Can I import existing Elastic anomaly detection jobs into Terraform without recreating them?
Yes. The Elastic Stack Terraform provider supports terraform import for existing AD jobs. Run terraform import module.job.elasticstack_elasticsearch_ml_anomaly_detection_job.nginx <deployment_id>/nginx to bring a job created through the Kibana UI or Elasticsearch API under Terraform management without deleting and recreating it.
How do I promote an anomaly detection job from a dev to a production cluster with Terraform?
With a modular Terraform layout, environment promotion is a variable change. Update ec_region and indices in your .tfvars file or workspace variable, then run terraform apply against the production cluster. The same reviewed configuration runs in both environments: no manual migration, no UI steps.
What size ML node do I need for Terraform-managed anomaly detection on Elastic Cloud?
The example allocates 1 GB of memory in a single availability zone, which is sufficient for low-cardinality AD jobs. Higher-cardinality jobs or larger datasets require a larger size value in the ml block of the Elasticsearch resource and the model_memory_limit variable in the job module is the primary tuning point.
Why does the Elasticsearch Terraform provider require an explicit depends_on between datafeed state and job state?
The Elasticsearch API requires a job to be open before its datafeed can start. Because there is no data flow between the two state modules, Terraform would otherwise attempt to start both in parallel and fail. The explicit depends_on = [module.job_state] in the root main.tf enforces the required sequencing.

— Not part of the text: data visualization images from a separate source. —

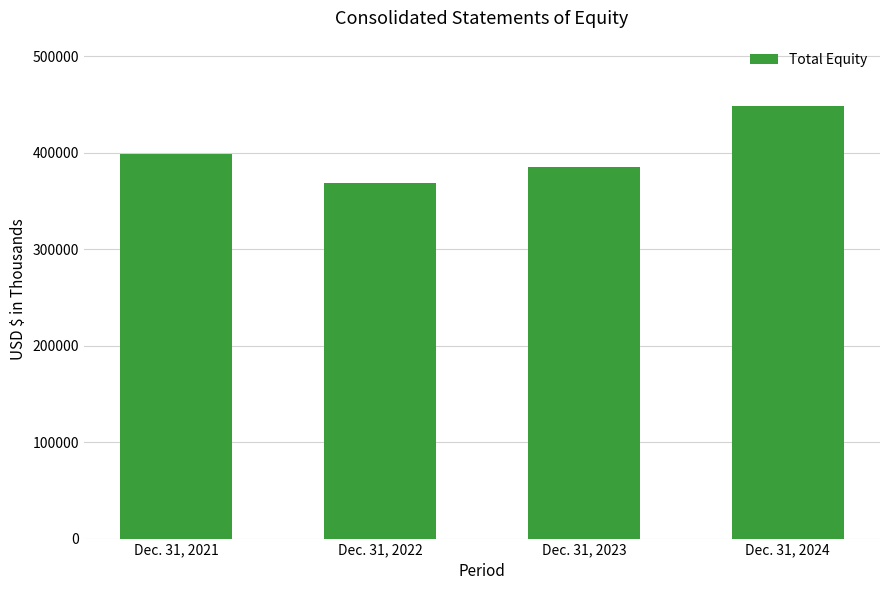

Which category has the highest value across all series?

Dec. 31, 2024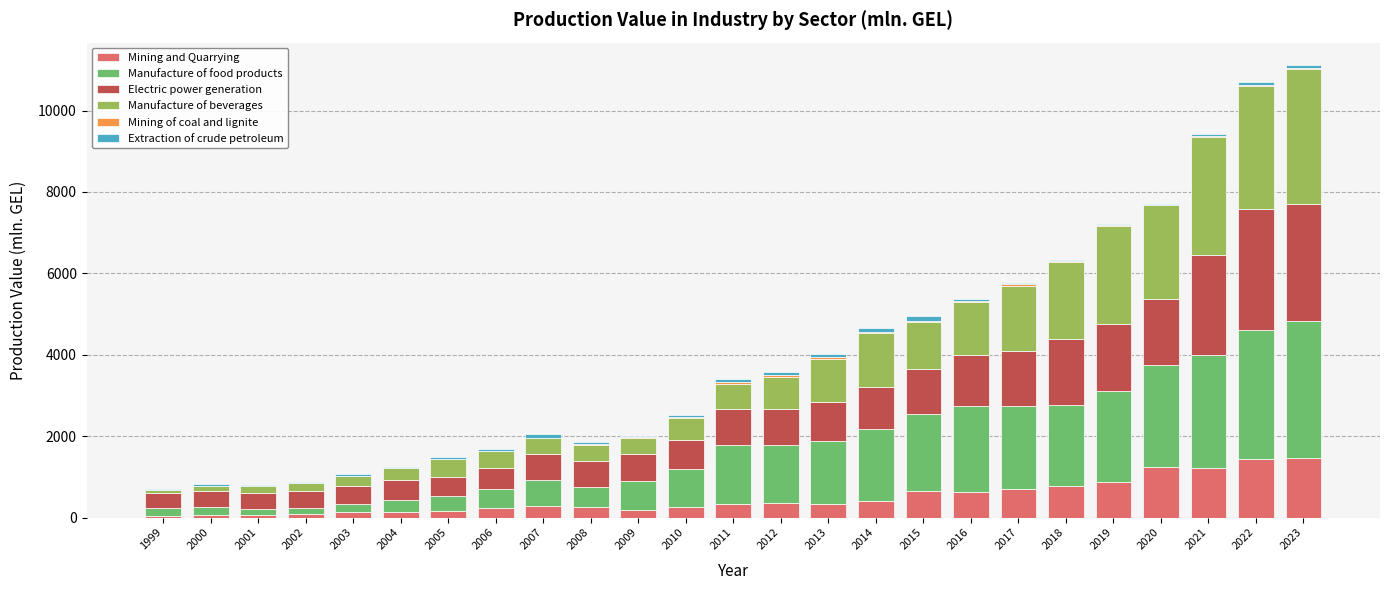

True or false: Mining and Quarrying has a value of 1546.0 at 2019.

False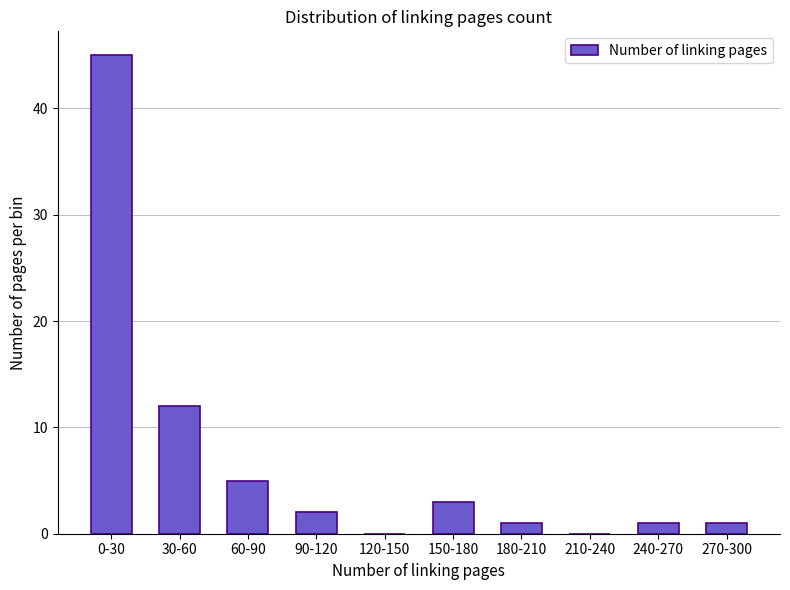

Reading right to left, what are all the values shown in this chart?

270-300=1	240-270=1	210-240=0	180-210=1	150-180=3	120-150=0	90-120=2	60-90=5	30-60=12	0-30=45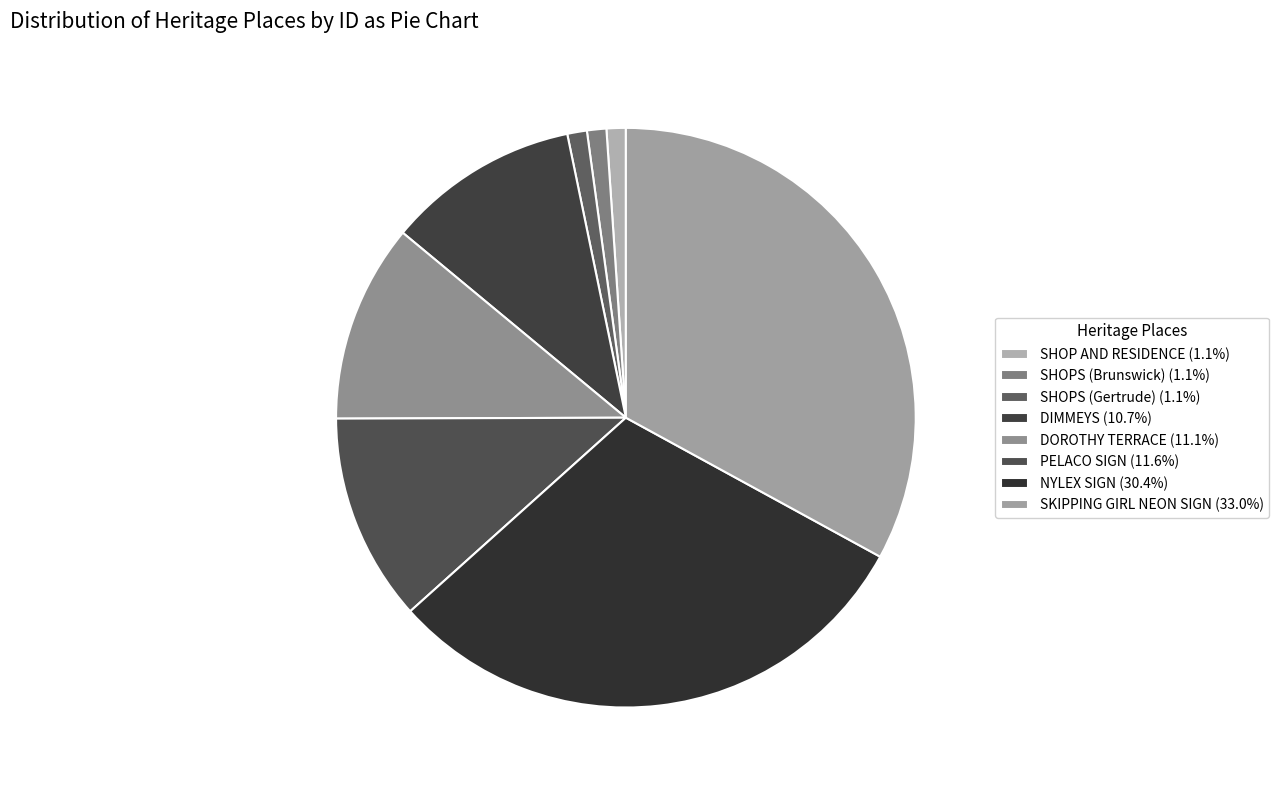

How many slices are in this pie chart?

8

What is the difference between the Elastic Cloud Terraform provider and the Elastic Stack Terraform provider?
The elastic/ec provider provisions Elastic Cloud infrastructure (deployments, node topology, regions). The elastic/elasticstack provider manages resources within a running Elasticsearch cluster (ML jobs, datafeeds, security API keys, index settings). A typical setup uses both: ec to create the deployment, elasticstack to configure it, with credentials passed automatically between them.